Он раскрыл книгу на нужной странице, и я увидел правильный круг, испещренный точками, концентрическими кружками и ломаными линиями.
— А теперь возьмите, пожалуйста, вон ту книжицу.
Я снял с полки книгу в мягком синем переплете. На обложке стояло: «Академия наук СССР. Фотографии обратной стороны Луны, снятые советской автоматической станцией в октябре 1959 года». II ниже — большая фотография.
— Теперь вы понимаете? — глухо спросил Дмитрий Степанович.
Я ошеломленно молчал. Фотография и рисунок в странной книге были тождественны!
Немного придя в себя, я набросился на Дмитрия Степановича с вопросами.

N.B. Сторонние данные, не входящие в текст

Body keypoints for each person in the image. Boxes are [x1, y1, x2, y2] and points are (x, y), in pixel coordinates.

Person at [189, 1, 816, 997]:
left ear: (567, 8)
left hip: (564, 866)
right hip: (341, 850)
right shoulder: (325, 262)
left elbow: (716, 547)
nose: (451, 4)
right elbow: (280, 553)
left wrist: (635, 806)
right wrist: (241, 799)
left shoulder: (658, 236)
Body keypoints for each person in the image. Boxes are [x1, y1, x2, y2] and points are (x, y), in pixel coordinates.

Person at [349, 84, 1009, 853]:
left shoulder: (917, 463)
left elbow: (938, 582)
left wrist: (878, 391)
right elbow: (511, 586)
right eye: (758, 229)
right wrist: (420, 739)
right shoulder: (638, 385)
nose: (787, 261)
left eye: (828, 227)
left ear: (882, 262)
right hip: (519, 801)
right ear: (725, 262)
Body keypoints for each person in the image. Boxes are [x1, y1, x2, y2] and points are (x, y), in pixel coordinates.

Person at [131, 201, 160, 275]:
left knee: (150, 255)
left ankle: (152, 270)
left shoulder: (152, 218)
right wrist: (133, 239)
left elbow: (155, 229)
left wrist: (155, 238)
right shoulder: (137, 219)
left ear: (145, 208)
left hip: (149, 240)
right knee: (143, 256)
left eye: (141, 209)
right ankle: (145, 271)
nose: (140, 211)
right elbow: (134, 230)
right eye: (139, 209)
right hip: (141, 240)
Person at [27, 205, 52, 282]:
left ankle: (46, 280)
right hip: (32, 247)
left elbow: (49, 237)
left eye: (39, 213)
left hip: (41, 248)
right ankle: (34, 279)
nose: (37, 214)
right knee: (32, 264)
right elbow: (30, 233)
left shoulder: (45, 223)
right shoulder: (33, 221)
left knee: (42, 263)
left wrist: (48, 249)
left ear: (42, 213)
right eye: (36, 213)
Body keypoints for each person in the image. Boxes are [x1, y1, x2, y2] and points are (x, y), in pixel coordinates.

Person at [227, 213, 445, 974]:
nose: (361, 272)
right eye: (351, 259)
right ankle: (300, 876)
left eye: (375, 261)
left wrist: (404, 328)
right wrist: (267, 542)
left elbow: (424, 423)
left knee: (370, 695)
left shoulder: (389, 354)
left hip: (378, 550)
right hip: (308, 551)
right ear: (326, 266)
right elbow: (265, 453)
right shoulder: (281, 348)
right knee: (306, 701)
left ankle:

— Бесспорно одно.- В сорок четвертом году, когда я нашел эту книгу, люди, кто бы они ни были, не могли знать того, что человечество узнало лишь пятнадцать лет спустя, — до той поры никто не видел обратной стороны Луны. До пятьдесят девятого года я сам не придавал значения этому рисунку. По другим признакам я чувствовал необычайность своей находки. Во-первых — эти странные движущиеся знаки. Или, например, ее не смогла пробить пуля. Или, когда взрывали сейф, заложили больше взрывчатки, чем было нужно. Броню разнесло вдребезги, и среди груды обломков мы обнаружили ее. Тогда, собственно, я и решил разглядеть ее повнимательнее. Попробуйте вырвать страницу.
Видя мою нерешительность, он подбодрил:
— Рвите, я пытался.
Как я ни тянул, страница не поддавалась, медленно скользя из моих стиснутых пальцев.
— А теперь…-Дмитрий Степанович взял лежавший рядом электропаяльник. Я понял, что он основательно готовился к разговору со мной. Подождав, пока паяльник накалится, он положил его на раскрытую страницу.
После всего услышанного и увиденного, я, конечно, предполагал, что ничего не произойдет. Но, когда так и вышло, мне снова стало не по себе.
— Это не бумага, — устало сказал Дмитрий Степанович. — Книга неуничтожима. Вот все, что я знаю. А теперь предположения. Вы вольны с ними согласиться или нет. — Он с минуту передохнул. — Кто были они? Космонавты из иного мира, потерпевшие аварию вблизи земли и вынужденные совершить посадку? Или специально посланные исследователи, попавшие в беду? Не знаю и не берусь предполагать. Почему сигнал о помощи они послали в будущее? Не знаю. Но что он послан в будущее, ясно из надписи «Нашедший, если не можешь помочь, храни!». Это значит — храни, пока не наступит Время, люди которого смогут прочесть! А значит и помочь. Почему они избрали книгу как носитель сигнала? Такой выбор говорит о многом: если у них не было способа связаться со своими напрямик, та же авария например, нужно было выбрать самый безопасный. Он не должен бросаться в глаза и должен быть застрахован от случайной гибели. Иначе говоря, его должны хранить, даже не зная всего смысла, этого действия. Книги в знакомом нам и сегодня виде появились в XI веке. Значит, раньше она появиться не могла. Иначе бы не было соблюдено первое условие — незаметность. К XIV веку книги перестали быть редкостью, оставаясь ценностью. К этому времени они стали сосредотачиваться в монастырских библиотеках — значит, охрана еще надежнее: стены, стража. Теперь. На нашей книге нет никаких печатей, кроме печати бенедиктинского монастыря, откуда она была украдена генералом Фоксом или его поверенным. А монастырь основан в 1501 году. Это значит, что примерно в это время и произошло то, о чем я говорил.